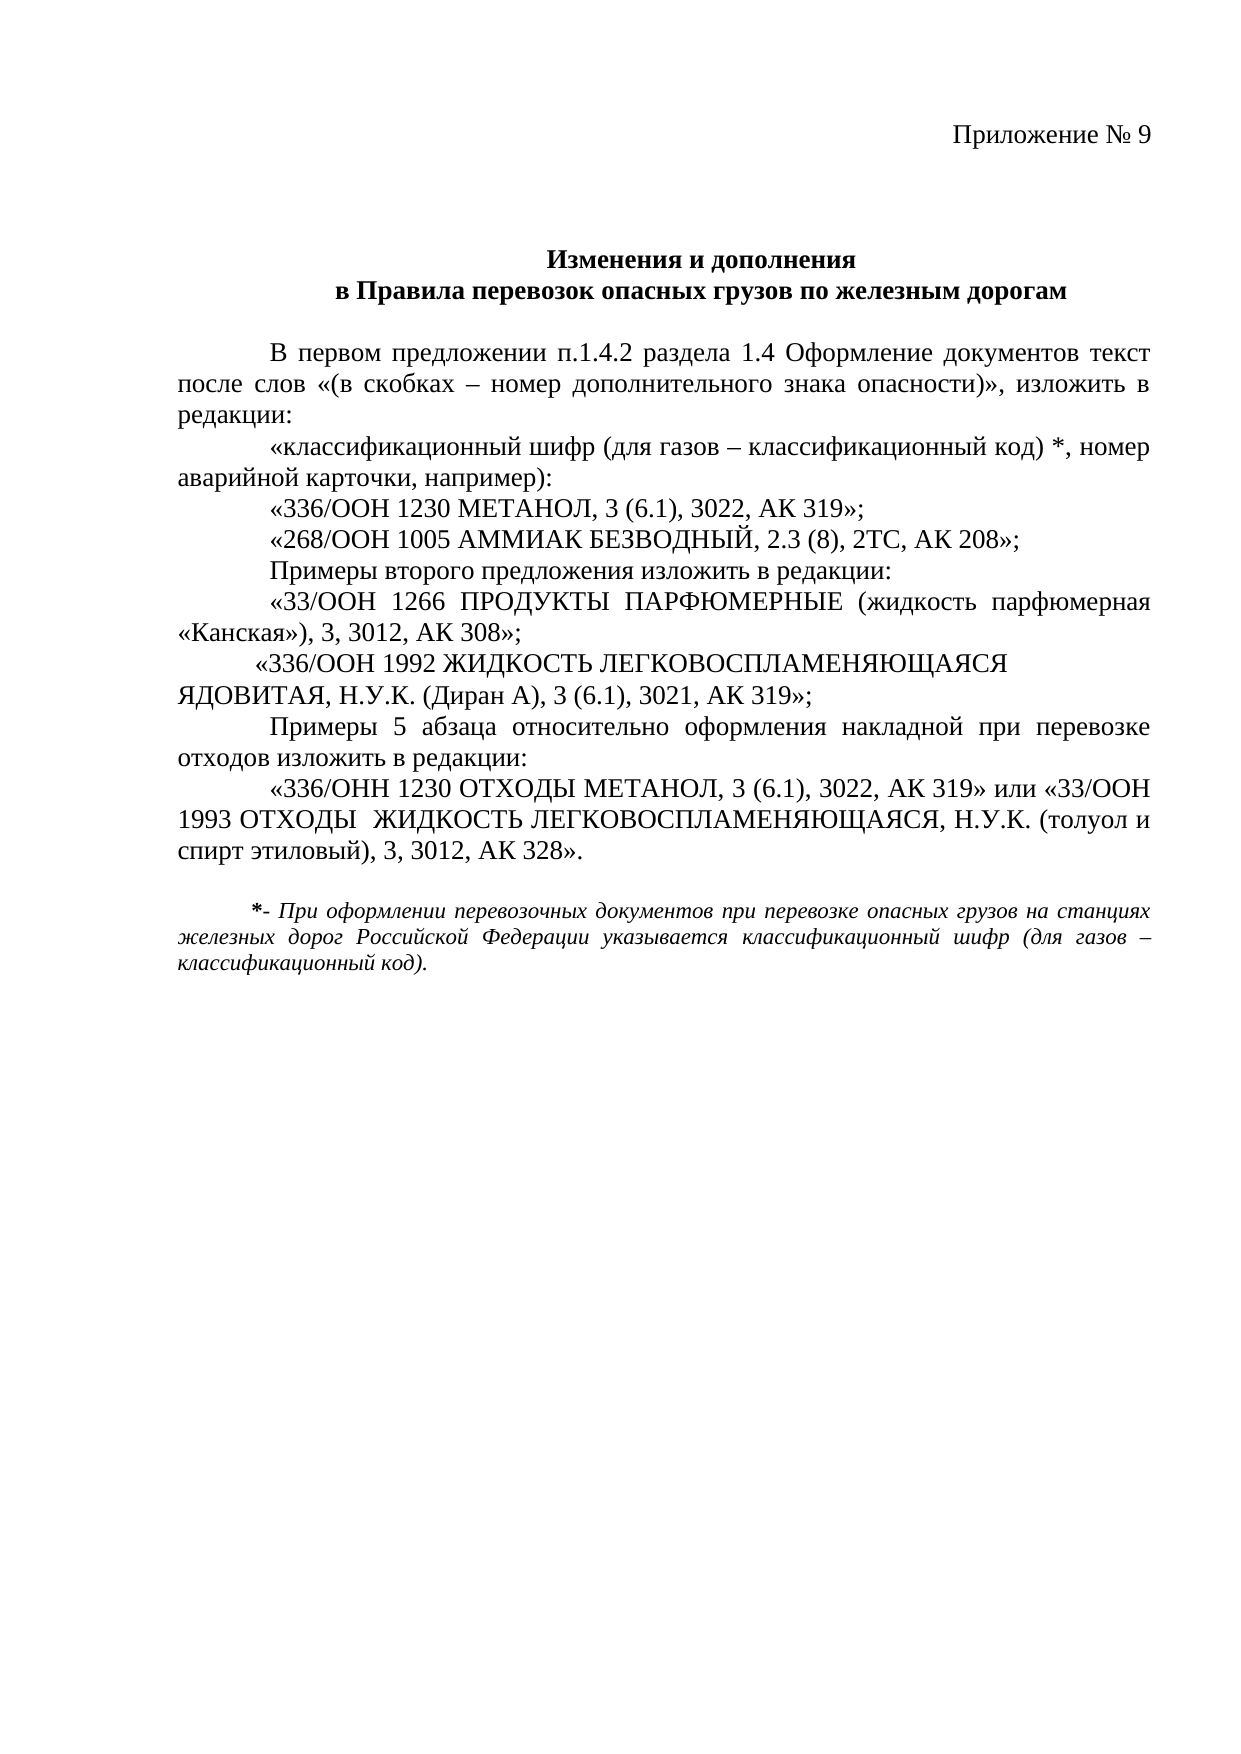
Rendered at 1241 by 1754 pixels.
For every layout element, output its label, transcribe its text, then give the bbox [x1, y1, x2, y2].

text В первом предложении п.1.4.2 раздела 1.4 Оформление документов текст после слов «(в скобках – номер дополнительного знака опасности)», изложить в редакции: [177, 336, 1152, 429]
text «33/ООН 1266 ПРОДУКТЫ ПАРФЮМЕРНЫЕ (жидкость парфюмерная «Канская»), 3, 3012, АК 308»; [177, 585, 1152, 648]
text Примеры второго предложения изложить в редакции: [177, 554, 1152, 585]
text «268/ООН 1005 АММИАК БЕЗВОДНЫЙ, 2.3 (8), 2ТС, АК 208»; [177, 523, 1152, 554]
text «336/ОНН 1230 ОТХОДЫ МЕТАНОЛ, 3 (6.1), 3022, АК 319» или «33/ООН 1993 ОТХОДЫ ЖИДКОСТЬ ЛЕГКОВОСПЛАМЕНЯЮЩАЯСЯ, Н.У.К. (толуол и спирт этиловый), 3, 3012, АК 328». [177, 772, 1152, 866]
text Приложение № 9 [842, 118, 1152, 149]
text «классификационный шифр (для газов – классификационный код) *, номер аварийной карточки, например): [177, 429, 1152, 492]
text «336/ООН 1230 МЕТАНОЛ, 3 (6.1), 3022, АК 319»; [177, 492, 1152, 523]
text *- При оформлении перевозочных документов при перевозке опасных грузов на станциях железных дорог Российской Федерации указывается классификационный шифр (для газов – классификационный код). [177, 897, 1152, 976]
text Изменения и дополнения [177, 243, 1152, 274]
text в Правила перевозок опасных грузов по железным дорогам [177, 274, 1152, 305]
text «336/ООН 1992 ЖИДКОСТЬ ЛЕГКОВОСПЛАМЕНЯЮЩАЯСЯ ЯДОВИТАЯ, Н.У.К. (Диран А), 3 (6.1), 3021, АК 319»; [177, 648, 1152, 710]
text Примеры 5 абзаца относительно оформления накладной при перевозке отходов изложить в редакции: [177, 710, 1152, 772]
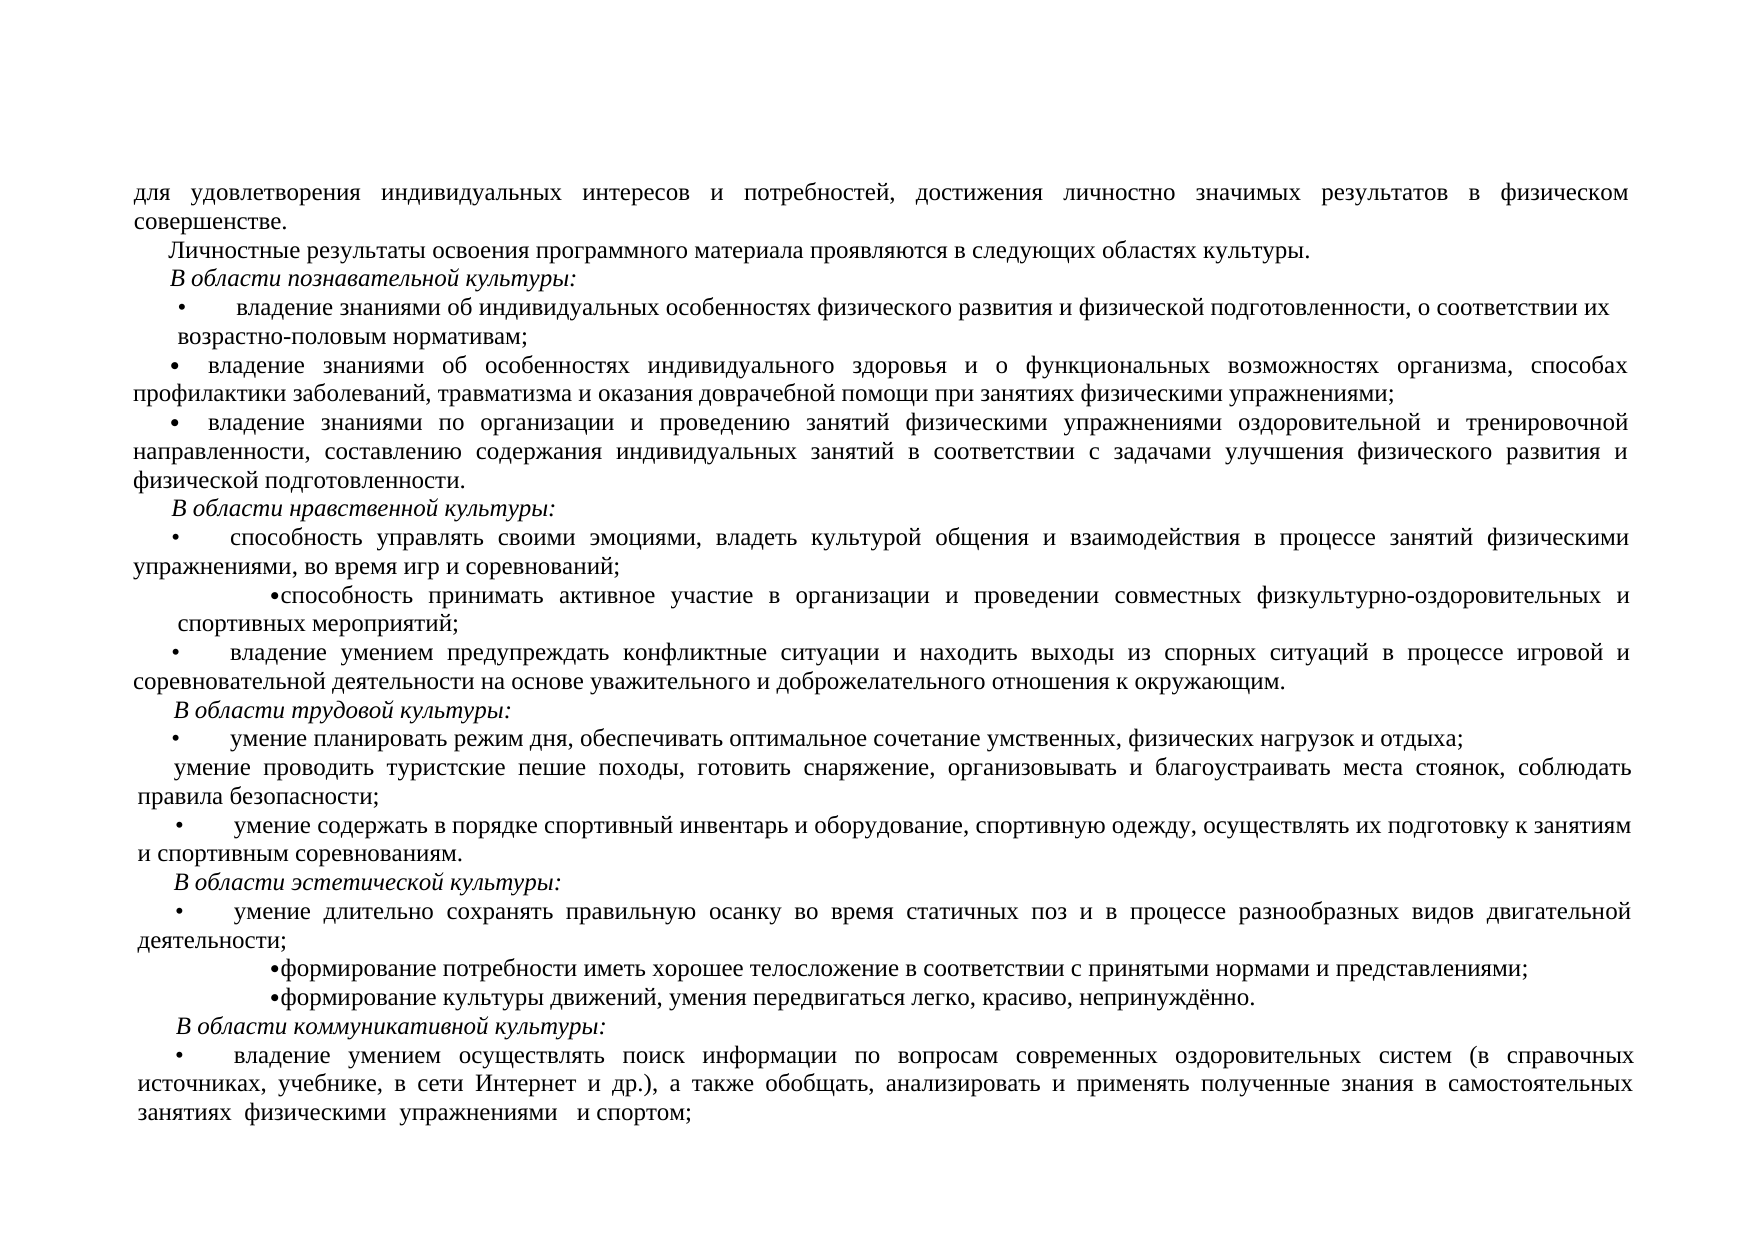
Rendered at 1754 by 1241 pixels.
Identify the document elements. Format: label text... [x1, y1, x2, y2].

### What the task asks:
With the pictures omitted, reproduce the data above exactly.

### Task answer:
Rendered at 1241 by 1754 pixels.
For every layout element, output its label, transcribe its text, then give the bbox [x1, y1, x2, y2].

text В первом предложении п.1.4.2 раздела 1.4 Оформление документов текст после слов «(в скобках – номер дополнительного знака опасности)», изложить в редакции: [177, 336, 1152, 429]
text «33/ООН 1266 ПРОДУКТЫ ПАРФЮМЕРНЫЕ (жидкость парфюмерная «Канская»), 3, 3012, АК 308»; [177, 585, 1152, 648]
text Примеры второго предложения изложить в редакции: [177, 554, 1152, 585]
text «268/ООН 1005 АММИАК БЕЗВОДНЫЙ, 2.3 (8), 2ТС, АК 208»; [177, 523, 1152, 554]
text «336/ОНН 1230 ОТХОДЫ МЕТАНОЛ, 3 (6.1), 3022, АК 319» или «33/ООН 1993 ОТХОДЫ ЖИДКОСТЬ ЛЕГКОВОСПЛАМЕНЯЮЩАЯСЯ, Н.У.К. (толуол и спирт этиловый), 3, 3012, АК 328». [177, 772, 1152, 866]
text Приложение № 9 [842, 118, 1152, 149]
text «классификационный шифр (для газов – классификационный код) *, номер аварийной карточки, например): [177, 429, 1152, 492]
text «336/ООН 1230 МЕТАНОЛ, 3 (6.1), 3022, АК 319»; [177, 492, 1152, 523]
text *- При оформлении перевозочных документов при перевозке опасных грузов на станциях железных дорог Российской Федерации указывается классификационный шифр (для газов – классификационный код). [177, 897, 1152, 976]
text Изменения и дополнения [177, 243, 1152, 274]
text в Правила перевозок опасных грузов по железным дорогам [177, 274, 1152, 305]
text «336/ООН 1992 ЖИДКОСТЬ ЛЕГКОВОСПЛАМЕНЯЮЩАЯСЯ ЯДОВИТАЯ, Н.У.К. (Диран А), 3 (6.1), 3021, АК 319»; [177, 648, 1152, 710]
text Примеры 5 абзаца относительно оформления накладной при перевозке отходов изложить в редакции: [177, 710, 1152, 772]
Rendered at 1754 by 1241 pixels.
Identify the document elements. Format: label text... [x1, y1, x2, y2].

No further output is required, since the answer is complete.